The choice of finance minister confirmed as pivotal
As had become clearer over the last few days, the choice of finance minister for the forthcoming 5SM/League government was a potential deal breaker. When PM-designate Conte submitted his proposed list of ministers on Sunday, all were accepted, with the sole exception of the candidate for finance minister, Paolo Savona, a distinguished economist vocally critical on the euro and its governance. He was seen as incompatible with the need to send an unambiguous message on the determination to keep Italy in the current European framework. In a speech that followed the showdown, President Mattarella said he would have accepted for the role a political representative of the majority committed not to encourage or, worse, induce, the exit of Italy from the euro. As the leaders of the Northern League and the 5SM refused to change their choice for finance minister, PM candidate Conte handed back his mandate.
The failed 5SM/League attempt is likely to leave institutional scars. Both Luigi Di Maio, the leader of the 5SM, and Matteo Salvini, the leader of the Northern League, place the blame for the showdown on President Mattarella, with Di Maio even evoking impeachment. We do not believe that the procedure will actually start, but the institutional truce which has characterised the last two weeks now seems to be over.
Back to square one, in a deteriorated political environment
The failed Conte attempt forced President Mattarella to take the initiative, resurrecting the idea of setting up a “neutral” government aimed at leading Italy to another election, possibly after having approved the next budget. He has mandated Carlo Cottarelli for the job. Cottarelli is a distinguished economist, with a long career at the IMF and commissioner for the spending review under the Letta/Renzi government. Cottarelli accepted with reservation Mattarella’s offer, sketching very clearly what his government would do when in office under two alternative hypotheses. Should he manage to obtain parliament's confidence, he would try to have the 2019 budget approved, and resign before the end of 2018, taking the country to new elections in 1Q19. Should he fail to get parliament's confidence, he would resign and remain in office as a caretaker for ordinary business, taking the country to new elections after August. We believe the chances of the government passing the confidence vote are extremely slim, and hold an autumn vote (in September or October) as our new base case.
New government formation to be quick
In his brief speech after being mandated, Cottarelli made it clear that he and all the members of his future government would not run for office in the following elections. He is now expected to quickly assemble the list of ministers, and submit it to President Mattarella. After getting presidential approval, the Cottarelli government will be sworn in and within 10 days it will have to undergo a confidence vote in both branches of the Italian parliament.

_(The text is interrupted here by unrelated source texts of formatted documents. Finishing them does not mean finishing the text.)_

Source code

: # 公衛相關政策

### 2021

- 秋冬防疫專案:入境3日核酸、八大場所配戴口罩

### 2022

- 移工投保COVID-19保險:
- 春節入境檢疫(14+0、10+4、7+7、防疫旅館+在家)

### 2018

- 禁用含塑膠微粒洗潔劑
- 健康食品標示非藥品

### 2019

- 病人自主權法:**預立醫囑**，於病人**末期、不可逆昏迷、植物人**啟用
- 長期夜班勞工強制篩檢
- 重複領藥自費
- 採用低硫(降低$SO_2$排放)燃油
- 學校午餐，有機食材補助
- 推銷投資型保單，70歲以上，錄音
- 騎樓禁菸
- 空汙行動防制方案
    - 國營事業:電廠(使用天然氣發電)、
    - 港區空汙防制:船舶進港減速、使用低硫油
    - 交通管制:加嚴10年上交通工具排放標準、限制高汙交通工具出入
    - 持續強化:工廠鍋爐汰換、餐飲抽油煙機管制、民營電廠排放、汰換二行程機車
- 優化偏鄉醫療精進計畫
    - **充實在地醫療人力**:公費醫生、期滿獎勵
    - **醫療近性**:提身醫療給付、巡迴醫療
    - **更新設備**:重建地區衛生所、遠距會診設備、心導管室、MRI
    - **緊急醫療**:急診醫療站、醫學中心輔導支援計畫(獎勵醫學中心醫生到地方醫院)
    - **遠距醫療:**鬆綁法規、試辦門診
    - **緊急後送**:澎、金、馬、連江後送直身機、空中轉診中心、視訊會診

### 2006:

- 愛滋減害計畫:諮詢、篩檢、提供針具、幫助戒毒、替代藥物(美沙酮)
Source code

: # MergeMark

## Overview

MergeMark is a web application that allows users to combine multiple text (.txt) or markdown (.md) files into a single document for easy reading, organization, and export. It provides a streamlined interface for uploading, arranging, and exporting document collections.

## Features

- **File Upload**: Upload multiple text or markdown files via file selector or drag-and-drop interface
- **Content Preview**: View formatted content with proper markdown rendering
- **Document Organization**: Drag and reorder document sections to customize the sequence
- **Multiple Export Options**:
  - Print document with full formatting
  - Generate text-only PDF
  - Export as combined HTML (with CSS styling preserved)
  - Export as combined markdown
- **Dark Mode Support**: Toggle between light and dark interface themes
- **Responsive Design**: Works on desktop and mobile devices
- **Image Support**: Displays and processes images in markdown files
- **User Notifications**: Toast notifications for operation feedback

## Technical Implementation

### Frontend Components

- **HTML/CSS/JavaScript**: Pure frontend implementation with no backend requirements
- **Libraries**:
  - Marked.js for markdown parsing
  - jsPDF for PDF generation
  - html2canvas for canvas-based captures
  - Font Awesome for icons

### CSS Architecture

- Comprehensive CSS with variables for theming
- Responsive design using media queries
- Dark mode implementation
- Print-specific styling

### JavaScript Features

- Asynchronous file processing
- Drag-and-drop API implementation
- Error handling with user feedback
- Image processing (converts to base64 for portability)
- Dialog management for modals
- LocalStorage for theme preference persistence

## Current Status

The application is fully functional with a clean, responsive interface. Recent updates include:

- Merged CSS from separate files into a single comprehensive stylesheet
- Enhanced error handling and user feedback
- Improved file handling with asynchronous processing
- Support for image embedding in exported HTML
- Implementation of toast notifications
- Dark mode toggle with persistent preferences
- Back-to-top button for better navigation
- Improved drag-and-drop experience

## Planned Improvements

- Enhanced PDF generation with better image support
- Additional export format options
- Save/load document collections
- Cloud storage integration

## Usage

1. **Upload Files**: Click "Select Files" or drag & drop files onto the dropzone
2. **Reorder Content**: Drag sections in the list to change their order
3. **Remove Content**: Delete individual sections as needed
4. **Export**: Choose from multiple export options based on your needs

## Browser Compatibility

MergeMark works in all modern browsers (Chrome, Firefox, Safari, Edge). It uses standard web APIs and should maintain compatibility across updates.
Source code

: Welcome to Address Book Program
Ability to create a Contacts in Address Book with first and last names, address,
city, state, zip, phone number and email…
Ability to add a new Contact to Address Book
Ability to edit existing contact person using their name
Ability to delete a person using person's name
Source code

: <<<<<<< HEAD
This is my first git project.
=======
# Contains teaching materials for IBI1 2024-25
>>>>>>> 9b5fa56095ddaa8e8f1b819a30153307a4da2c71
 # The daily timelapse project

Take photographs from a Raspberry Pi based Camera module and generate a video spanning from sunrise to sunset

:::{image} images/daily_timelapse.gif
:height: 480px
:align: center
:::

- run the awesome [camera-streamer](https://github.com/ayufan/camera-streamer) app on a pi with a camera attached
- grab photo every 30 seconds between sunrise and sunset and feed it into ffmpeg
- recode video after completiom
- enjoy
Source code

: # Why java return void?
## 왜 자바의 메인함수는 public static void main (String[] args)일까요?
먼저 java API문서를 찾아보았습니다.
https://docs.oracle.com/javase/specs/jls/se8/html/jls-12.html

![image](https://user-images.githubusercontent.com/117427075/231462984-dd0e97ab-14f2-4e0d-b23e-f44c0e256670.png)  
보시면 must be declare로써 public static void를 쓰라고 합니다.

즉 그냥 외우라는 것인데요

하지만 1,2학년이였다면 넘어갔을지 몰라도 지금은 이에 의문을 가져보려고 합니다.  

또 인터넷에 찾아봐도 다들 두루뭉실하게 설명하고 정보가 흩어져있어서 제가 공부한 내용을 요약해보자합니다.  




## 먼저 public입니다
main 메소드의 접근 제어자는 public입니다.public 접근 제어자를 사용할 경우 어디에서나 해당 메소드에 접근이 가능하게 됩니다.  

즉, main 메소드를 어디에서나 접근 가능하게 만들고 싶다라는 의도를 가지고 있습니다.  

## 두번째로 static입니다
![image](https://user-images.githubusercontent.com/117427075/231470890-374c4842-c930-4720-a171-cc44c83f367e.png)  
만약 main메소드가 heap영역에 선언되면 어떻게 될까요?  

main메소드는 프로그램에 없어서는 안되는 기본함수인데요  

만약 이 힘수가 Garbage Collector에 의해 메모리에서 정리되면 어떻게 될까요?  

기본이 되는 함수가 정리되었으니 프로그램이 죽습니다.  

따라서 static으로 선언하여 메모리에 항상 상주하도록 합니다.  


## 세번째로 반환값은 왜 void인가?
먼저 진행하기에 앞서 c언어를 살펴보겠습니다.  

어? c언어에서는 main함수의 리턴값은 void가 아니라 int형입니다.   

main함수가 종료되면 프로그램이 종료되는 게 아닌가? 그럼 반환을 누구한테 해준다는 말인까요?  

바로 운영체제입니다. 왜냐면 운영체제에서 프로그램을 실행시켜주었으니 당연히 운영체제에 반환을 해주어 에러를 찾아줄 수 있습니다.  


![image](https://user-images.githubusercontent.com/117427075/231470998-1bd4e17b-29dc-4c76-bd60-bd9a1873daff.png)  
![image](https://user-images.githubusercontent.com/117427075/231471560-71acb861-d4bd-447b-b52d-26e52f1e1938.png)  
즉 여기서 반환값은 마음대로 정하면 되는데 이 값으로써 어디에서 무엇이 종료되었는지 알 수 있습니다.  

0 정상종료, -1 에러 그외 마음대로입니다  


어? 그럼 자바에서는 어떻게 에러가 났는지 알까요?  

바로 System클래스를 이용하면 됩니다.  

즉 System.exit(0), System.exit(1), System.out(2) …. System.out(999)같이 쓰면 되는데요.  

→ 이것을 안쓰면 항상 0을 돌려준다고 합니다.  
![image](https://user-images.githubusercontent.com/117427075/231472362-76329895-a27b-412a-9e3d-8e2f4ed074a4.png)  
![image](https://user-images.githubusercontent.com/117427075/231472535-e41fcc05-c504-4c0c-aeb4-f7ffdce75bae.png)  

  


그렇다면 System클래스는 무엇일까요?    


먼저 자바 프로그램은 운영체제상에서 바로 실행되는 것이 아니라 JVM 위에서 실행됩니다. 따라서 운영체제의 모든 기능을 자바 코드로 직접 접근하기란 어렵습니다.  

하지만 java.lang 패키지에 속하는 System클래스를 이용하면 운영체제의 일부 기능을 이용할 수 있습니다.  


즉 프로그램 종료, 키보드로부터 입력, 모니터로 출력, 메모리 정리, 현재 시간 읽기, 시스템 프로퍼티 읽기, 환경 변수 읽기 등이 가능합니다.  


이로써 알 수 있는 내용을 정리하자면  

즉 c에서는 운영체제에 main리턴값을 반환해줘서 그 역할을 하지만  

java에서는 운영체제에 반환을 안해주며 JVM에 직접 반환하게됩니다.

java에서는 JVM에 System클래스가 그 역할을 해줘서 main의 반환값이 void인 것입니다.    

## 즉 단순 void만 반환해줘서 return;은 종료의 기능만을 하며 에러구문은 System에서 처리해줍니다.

Another harsh campaign looms
It is still too early to understand where the party leaders will position themselves in view of the forthcoming election. Chances are that the perceived institutional wound might induce both the Northern League and the 5SM to radicalise their electoral message, but different political outcomes remain possible. We cannot rule out that European themes (notably absent from the previous campaign) might be more of a focus this time round, together with constitutional issues such as the role of the president. In this light, the constitution of a pro-euro moderate front would likely need more time to organise than that allowed by a September/October vote. Against this potentially inflammable backdrop, the presence of Cottarelli as a fiscally prudent caretaker could act as a short-term guarantee to the markets. With current opinion polls (run before Sunday’s showdown) still pointing to a populist lead (with the League gaining ground over the 4 March result) the risk is that this could only be partially effective.